_What this task involves_: Skipping the images, transcribe each record below as it is.

_Data shown_:
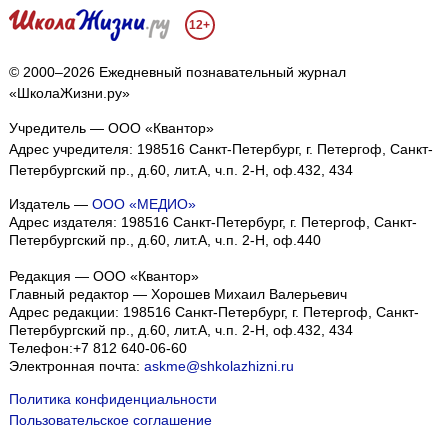
12+
© 2000–2026 Ежедневный познавательный журнал
«ШколаЖизни.ру»
Учредитель — ООО «Квантор»
Адрес учредителя: 198516 Санкт-Петербург, г. Петергоф, Санкт-
Петербургский пр., д.60, лит.А, ч.п. 2-Н, оф.432, 434
Издатель —
ООО «МЕДИО»
Адрес издателя: 198516 Санкт-Петербург, г. Петергоф, Санкт-
Петербургский пр., д.60, лит.А, ч.п. 2-Н, оф.440
Редакция — ООО «Квантор»
Главный редактор — Хорошев Михаил Валерьевич
Адрес редакции:
198516
Санкт-Петербург, г. Петергоф
,
Санкт-
Петербургский пр., д.60, лит.А, ч.п. 2-Н, оф.432, 434
Телефон:
+7 812 640-06-60
Электронная почта:
askme@shkolazhizni.ru
Политика конфиденциальности
Пользовательское соглашение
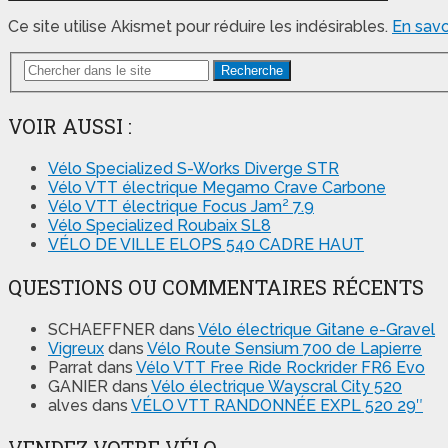
Ce site utilise Akismet pour réduire les indésirables.
En savo
Recherche
VOIR AUSSI :
Vélo Specialized S-Works Diverge STR
Vélo VTT électrique Megamo Crave Carbone
Vélo VTT électrique Focus Jam² 7.9
Vélo Specialized Roubaix SL8
VÉLO DE VILLE ELOPS 540 CADRE HAUT
QUESTIONS OU COMMENTAIRES RÉCENTS
SCHAEFFNER
dans
Vélo électrique Gitane e-Gravel
Vigreux
dans
Vélo Route Sensium 700 de Lapierre
Parrat
dans
Vélo VTT Free Ride Rockrider FR6 Evo
GANIER
dans
Vélo électrique Wayscral City 520
alves
dans
VÉLO VTT RANDONNÉE EXPL 520 29″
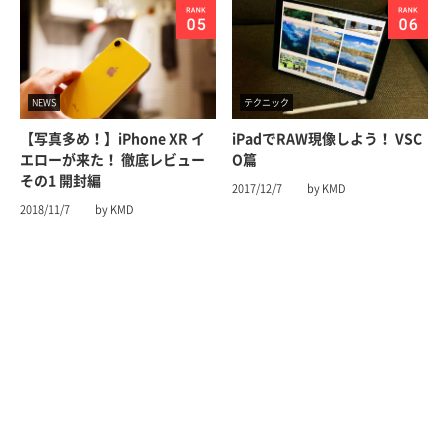
NEWS
テクニック
【写真多め！】iPhone XR イ
iPadでRAW現像しよう！ VSC
エローが来た！ 徹底レビュー
O篇
その1 開封編
2017/12/7
by KMD
2018/11/7
by KMD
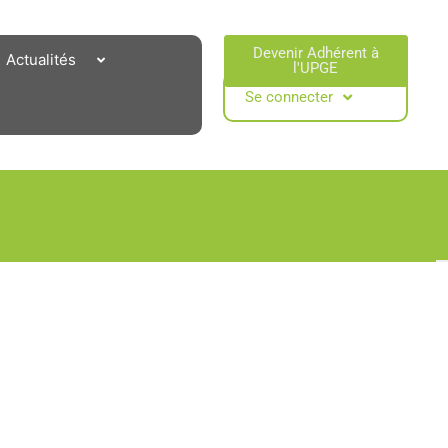
Devenir Adhérent à
Actualités
l'UPGE​
Se connecter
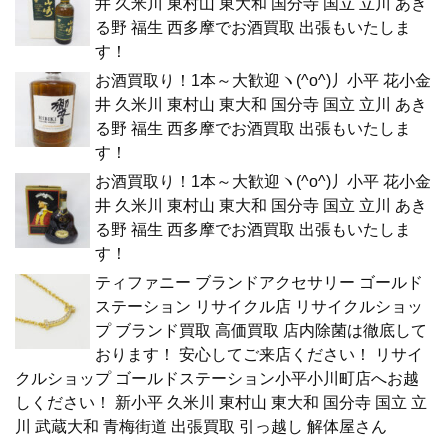
井 久米川 東村山 東大和 国分寺 国立 立川 あき
る野 福生 西多摩でお酒買取 出張もいたしま
す！
お酒買取り！1本～大歓迎ヽ(^o^)丿小平 花小金
井 久米川 東村山 東大和 国分寺 国立 立川 あき
る野 福生 西多摩でお酒買取 出張もいたしま
す！
お酒買取り！1本～大歓迎ヽ(^o^)丿小平 花小金
井 久米川 東村山 東大和 国分寺 国立 立川 あき
る野 福生 西多摩でお酒買取 出張もいたしま
す！
ティファニー ブランドアクセサリー ゴールド
ステーション リサイクル店 リサイクルショッ
プ ブランド買取 高価買取 店内除菌は徹底して
おります！ 安心してご来店ください！ リサイ
クルショップ ゴールドステーション小平小川町店へお越
しください！ 新小平 久米川 東村山 東大和 国分寺 国立 立
川 武蔵大和 青梅街道 出張買取 引っ越し 解体屋さん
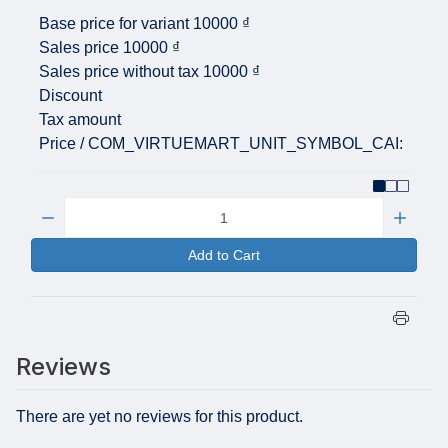
Base price for variant
10000 ₫
Sales price
10000 ₫
Sales price without tax
10000 ₫
Discount
Tax amount
Price / COM_VIRTUEMART_UNIT_SYMBOL_CAI:
Quantity:
Add to Cart
Reviews
There are yet no reviews for this product.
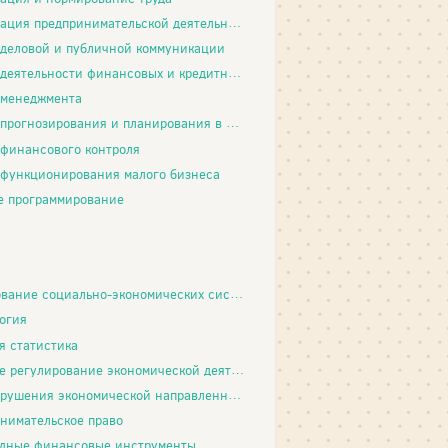
ция предпринимательской деятельности
деловой и публичной коммуникации
ятельности финансовых и кредитных институтов
 менеджмента
огнозирования и планирования в условиях рынка
финансового контроля
функционирования малого бизнеса
е программирование
ние социально-экономических систем и процессов
огия
я статистика
 регулирование экономической деятельности
рушения экономической направленности
нимательское право
дные финансовые инструменты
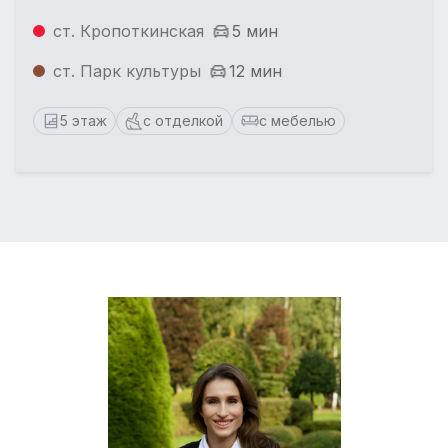
ст. Кропоткинская
5 мин
ст. Парк культуры
12 мин
5 этаж
с отделкой
с мебелью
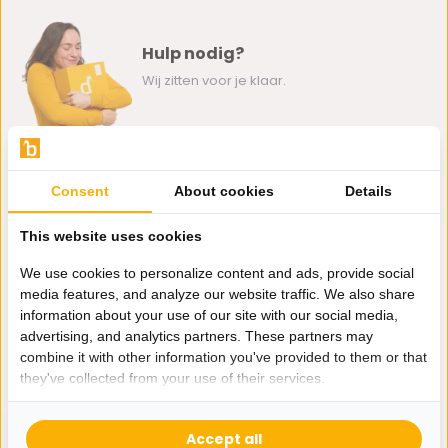
Hulp nodig?
Wij zitten voor je klaar.
Whatsapp ons
Consent
About cookies
Details
0162-231130
klantenservice@bazaaronline.nl
This website uses cookies
We use cookies to personalize content and ads, provide social
media features, and analyze our website traffic. We also share
information about your use of our site with our social media,
advertising, and analytics partners. These partners may
Ontvang de nieuwste aanbiedingen en promoties. We zullen
combine it with other information you've provided to them or that
je niet spammen, beloofd.
they've collected from your use of their services.
Abonneer
Accept all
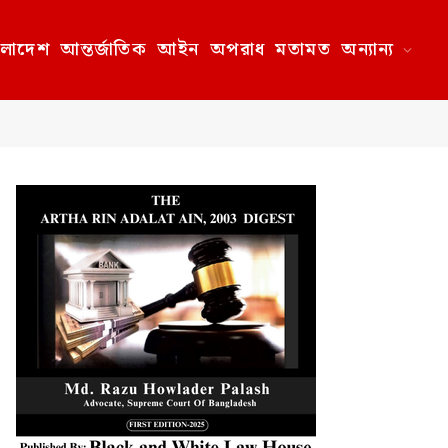
ংলাদেশ
আন্তর্জাতিক
আইন
অপরাধ
মতামত
অন্যান্য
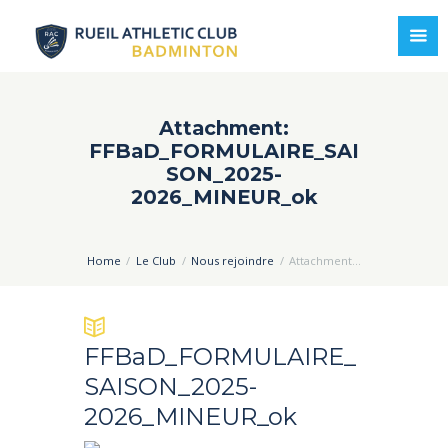
Attachment:
FFBaD_FORMULAIRE_SAI
SON_2025-
2026_MINEUR_ok
Home
Le Club
Nous rejoindre
Attachment...
FFBaD_FORMULAIRE_
SAISON_2025-
2026_MINEUR_ok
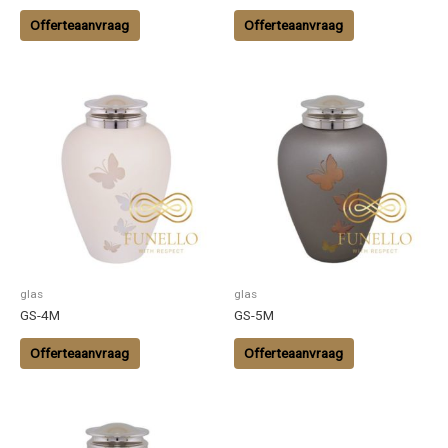
Offerteaanvraag
Offerteaanvraag
glas
glas
GS-4M
GS-5M
Offerteaanvraag
Offerteaanvraag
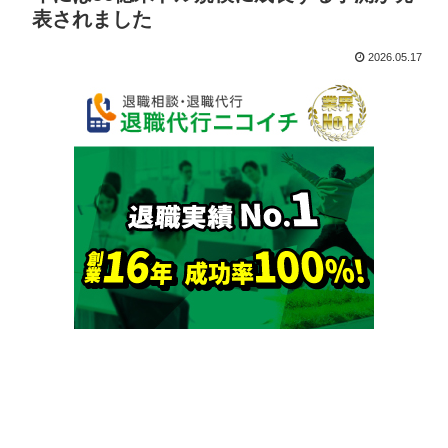
表されました
2026.05.17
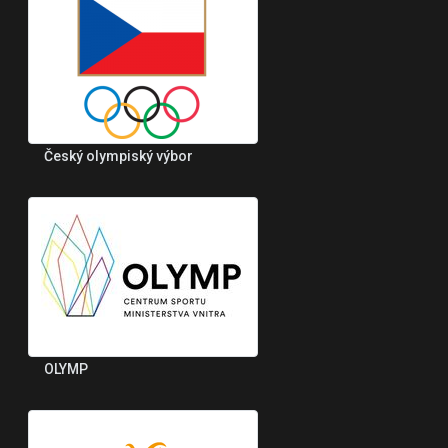
Český olympiský výbor
OLYMP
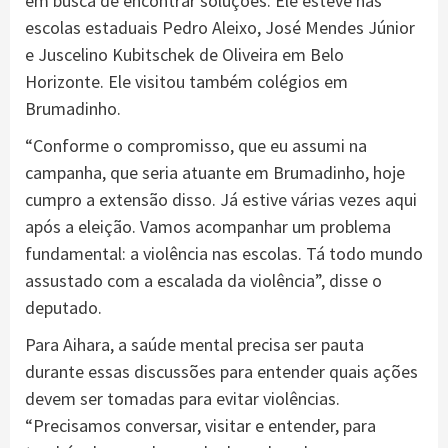
em busca de encontrar soluções. Ele esteve nas
escolas estaduais Pedro Aleixo, José Mendes Júnior
e Juscelino Kubitschek de Oliveira em Belo
Horizonte. Ele visitou também colégios em
Brumadinho.
“Conforme o compromisso, que eu assumi na
campanha, que seria atuante em Brumadinho, hoje
cumpro a extensão disso. Já estive várias vezes aqui
após a eleição. Vamos acompanhar um problema
fundamental: a violência nas escolas. Tá todo mundo
assustado com a escalada da violência”, disse o
deputado.
Para Aihara, a saúde mental precisa ser pauta
durante essas discussões para entender quais ações
devem ser tomadas para evitar violências.
“Precisamos conversar, visitar e entender, para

_Response to the exercise_:
12+
© 2000–2026 Ежедневный познавательный журнал
«ШколаЖизни.ру»
Учредитель — ООО «Квантор»
Адрес учредителя: 198516 Санкт-Петербург, г. Петергоф, Санкт-
Петербургский пр., д.60, лит.А, ч.п. 2-Н, оф.432, 434
Издатель —
ООО «МЕДИО»
Адрес издателя: 198516 Санкт-Петербург, г. Петергоф, Санкт-
Петербургский пр., д.60, лит.А, ч.п. 2-Н, оф.440
Редакция — ООО «Квантор»
Главный редактор — Хорошев Михаил Валерьевич
Адрес редакции:
198516
Санкт-Петербург, г. Петергоф
,
Санкт-
Петербургский пр., д.60, лит.А, ч.п. 2-Н, оф.432, 434
Телефон:
+7 812 640-06-60
Электронная почта:
askme@shkolazhizni.ru
Политика конфиденциальности
Пользовательское соглашение
Ce site utilise Akismet pour réduire les indésirables.
En savo
Recherche
VOIR AUSSI :
Vélo Specialized S-Works Diverge STR
Vélo VTT électrique Megamo Crave Carbone
Vélo VTT électrique Focus Jam² 7.9
Vélo Specialized Roubaix SL8
VÉLO DE VILLE ELOPS 540 CADRE HAUT
QUESTIONS OU COMMENTAIRES RÉCENTS
SCHAEFFNER
dans
Vélo électrique Gitane e-Gravel
Vigreux
dans
Vélo Route Sensium 700 de Lapierre
Parrat
dans
Vélo VTT Free Ride Rockrider FR6 Evo
GANIER
dans
Vélo électrique Wayscral City 520
alves
dans
VÉLO VTT RANDONNÉE EXPL 520 29″
NEWS
テクニック
【写真多め！】iPhone XR イ
iPadでRAW現像しよう！ VSC
エローが来た！ 徹底レビュー
O篇
その1 開封編
2017/12/7
by KMD
2018/11/7
by KMD
Devenir Adhérent à
Actualités
l'UPGE​
Se connecter
井 久米川 東村山 東大和 国分寺 国立 立川 あき
る野 福生 西多摩でお酒買取 出張もいたしま
す！
お酒買取り！1本～大歓迎ヽ(^o^)丿小平 花小金
井 久米川 東村山 東大和 国分寺 国立 立川 あき
る野 福生 西多摩でお酒買取 出張もいたしま
す！
お酒買取り！1本～大歓迎ヽ(^o^)丿小平 花小金
井 久米川 東村山 東大和 国分寺 国立 立川 あき
る野 福生 西多摩でお酒買取 出張もいたしま
す！
ティファニー ブランドアクセサリー ゴールド
ステーション リサイクル店 リサイクルショッ
プ ブランド買取 高価買取 店内除菌は徹底して
おります！ 安心してご来店ください！ リサイ
クルショップ ゴールドステーション小平小川町店へお越
しください！ 新小平 久米川 東村山 東大和 国分寺 国立 立
川 武蔵大和 青梅街道 出張買取 引っ越し 解体屋さん
Base price for variant
10000 ₫
Sales price
10000 ₫
Sales price without tax
10000 ₫
Discount
Tax amount
Price / COM_VIRTUEMART_UNIT_SYMBOL_CAI:
Quantity:
Add to Cart
Reviews
There are yet no reviews for this product.
ция предпринимательской деятельности
деловой и публичной коммуникации
ятельности финансовых и кредитных институтов
 менеджмента
огнозирования и планирования в условиях рынка
финансового контроля
функционирования малого бизнеса
е программирование
ние социально-экономических систем и процессов
огия
я статистика
 регулирование экономической деятельности
рушения экономической направленности
нимательское право
дные финансовые инструменты
ст. Кропоткинская
5 мин
ст. Парк культуры
12 мин
5 этаж
с отделкой
с мебелью
Hulp nodig?
Wij zitten voor je klaar.
Whatsapp ons
Consent
About cookies
Details
0162-231130
klantenservice@bazaaronline.nl
This website uses cookies
We use cookies to personalize content and ads, provide social
media features, and analyze our website traffic. We also share
information about your use of our site with our social media,
advertising, and analytics partners. These partners may
Ontvang de nieuwste aanbiedingen en promoties. We zullen
combine it with other information you've provided to them or that
je niet spammen, beloofd.
they've collected from your use of their services.
Abonneer
Accept all
ংলাদেশ
আন্তর্জাতিক
আইন
অপরাধ
মতামত
অন্যান্য
Attachment:
FFBaD_FORMULAIRE_SAI
SON_2025-
2026_MINEUR_ok
Home
Le Club
Nous rejoindre
Attachment...
FFBaD_FORMULAIRE_
SAISON_2025-
2026_MINEUR_ok
Offerteaanvraag
Offerteaanvraag
glas
glas
GS-4M
GS-5M
Offerteaanvraag
Offerteaanvraag
表されました
2026.05.17
Český olympiský výbor
OLYMP
em busca de encontrar soluções. Ele esteve nas
escolas estaduais Pedro Aleixo, José Mendes Júnior
e Juscelino Kubitschek de Oliveira em Belo
Horizonte. Ele visitou também colégios em
Brumadinho.
“Conforme o compromisso, que eu assumi na
campanha, que seria atuante em Brumadinho, hoje
cumpro a extensão disso. Já estive várias vezes aqui
após a eleição. Vamos acompanhar um problema
fundamental: a violência nas escolas. Tá todo mundo
assustado com a escalada da violência”, disse o
deputado.
Para Aihara, a saúde mental precisa ser pauta
durante essas discussões para entender quais ações
devem ser tomadas para evitar violências.
“Precisamos conversar, visitar e entender, para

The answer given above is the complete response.